US-based crop enhancement technology developer Indigo Agriculture received $175m of convertible equity financing from investors that included courier services provider FedEx yesterday.
The round was also backed by unnamed existing shareholders and was raised alongside $25m in debt financing from financial services firms including Pacific Western Bank.
Indigo markets a range of products to help farmers grow food sustainably while increasing profitability, including microbial crop treatments, an agricultural data platform and a produce shipping service.

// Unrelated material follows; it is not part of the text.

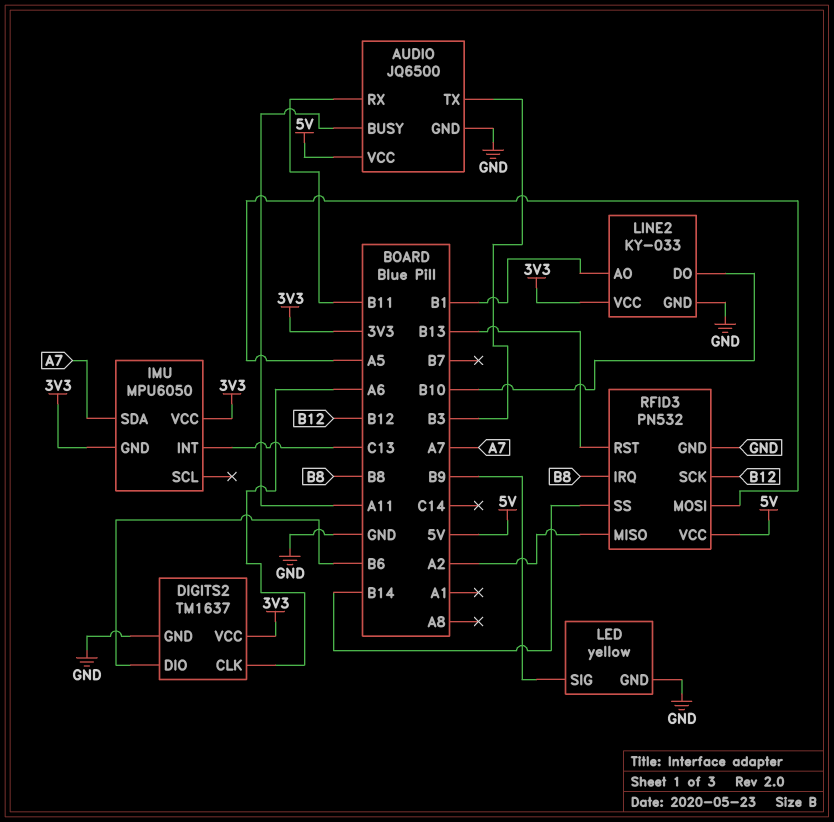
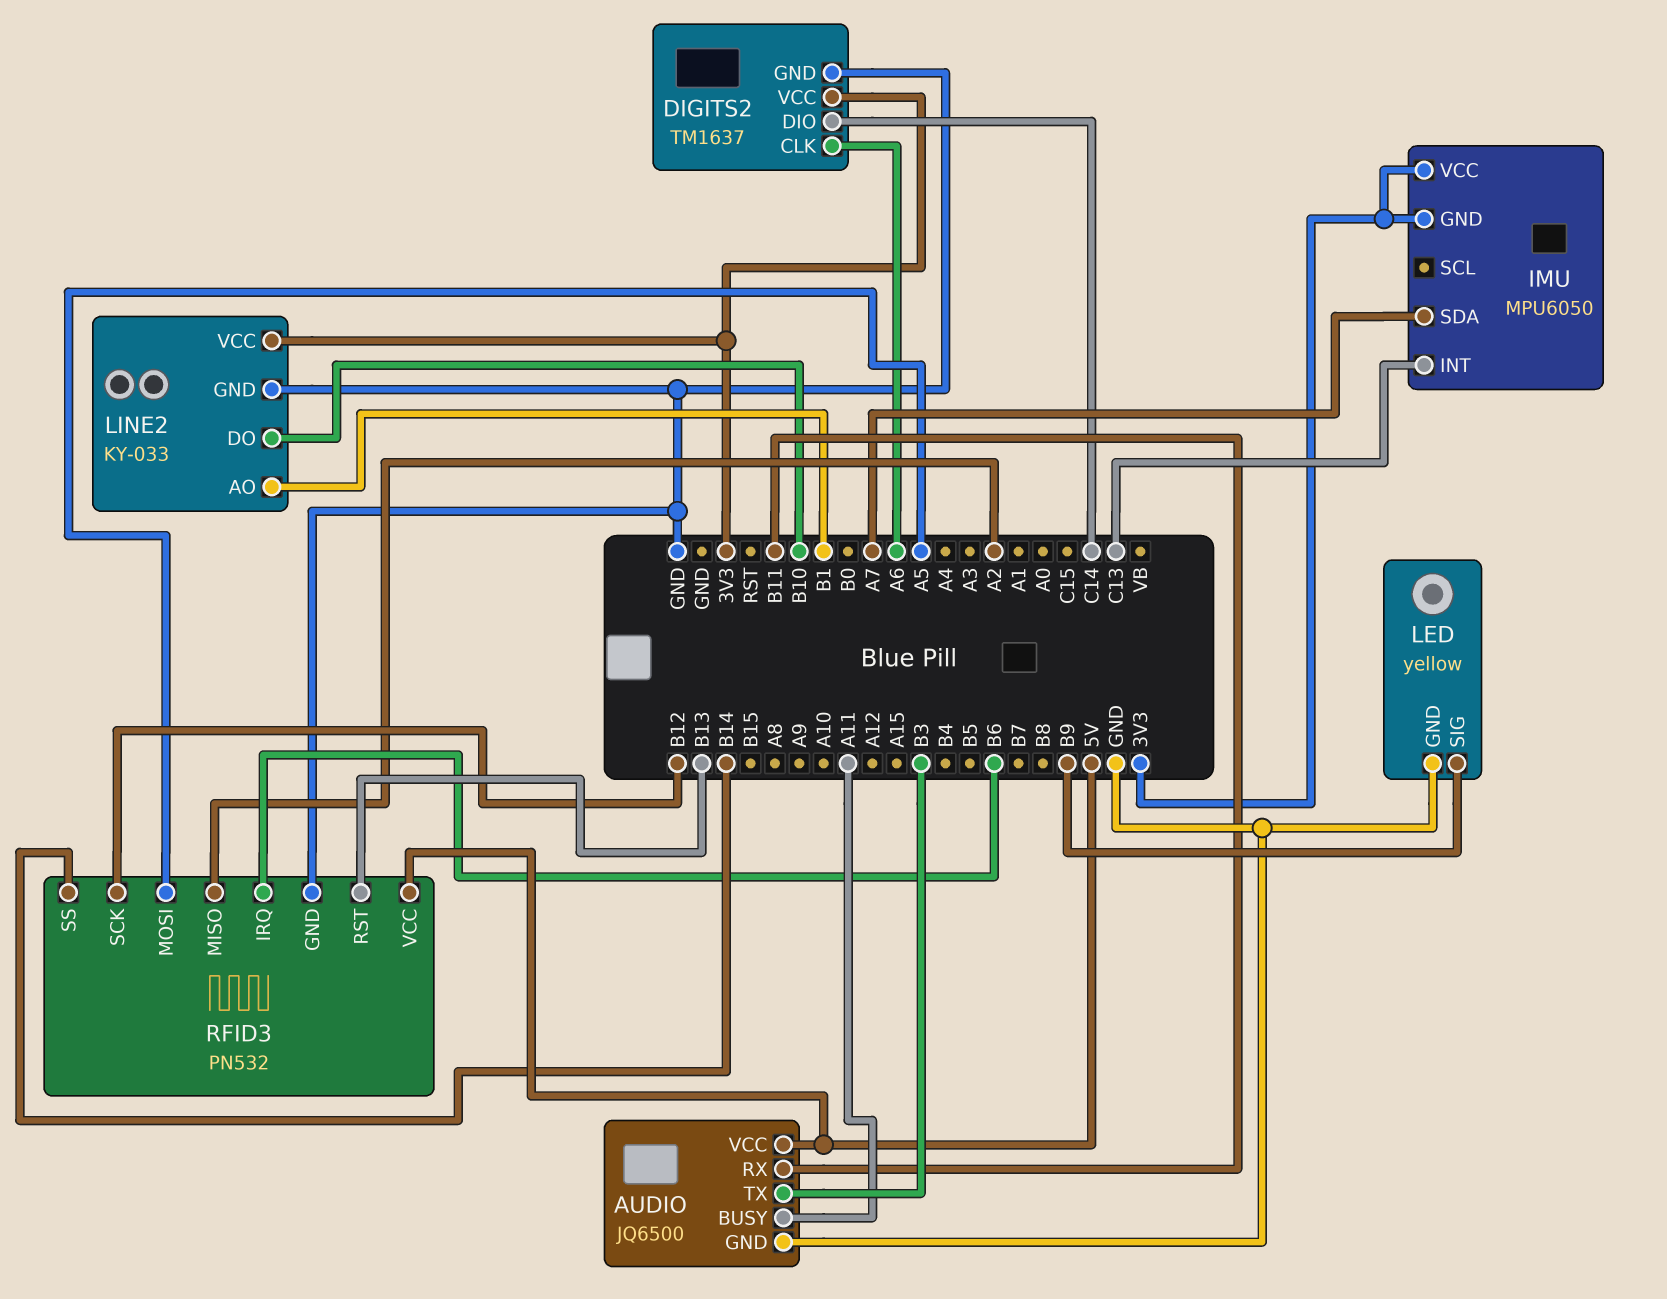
DIGITS2 pin DIO: B6 -> C14
RFID3 pin IRQ: B8 -> B6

The company has also launched the Terraton Initiative, a global program through which it hopes to remove a trillion tons of carbon dioxide from the atmosphere by absorbing it in soil.
The funding will go towards continued international expansion of the company’s Grain Marketplace, an e-commerce platform that connects farmers with buyers of their crops.
Indigo also plans to grow Indigo Carbon, a platform within Terraton Initiative that offers financial incentives to farmers to deploy technologies that make it easier to measure, monitor and verify the levels of carbon dioxide in soil.
FedEx chairman Frederick Smith said: “Indigo and the Terraton Initiative offer promising solutions to address climate change. The sustainability of our environment is a strategic focus area for FedEx, and we look forward to supporting Indigo’s efforts to transform agriculture into a scalable, affordable and immediate approach to reducing atmospheric carbon dioxide.”
Indigo said it has raised approximately $850m in equity and debt financing since it emerged from stealth in 2014 as Symbiota. It was incubated by Flagship Pioneering and the startup foundry’s investment arm, Flagship Ventures, is its founding investor.
The company’s shareholders also include Baillie Gifford, Activant Capital and Alaska Permanent Fund and Investment Corporation of Dubai – sovereign wealth funds for US state Alaska and Dubai – in addition to undisclosed additional investors and members of its management team.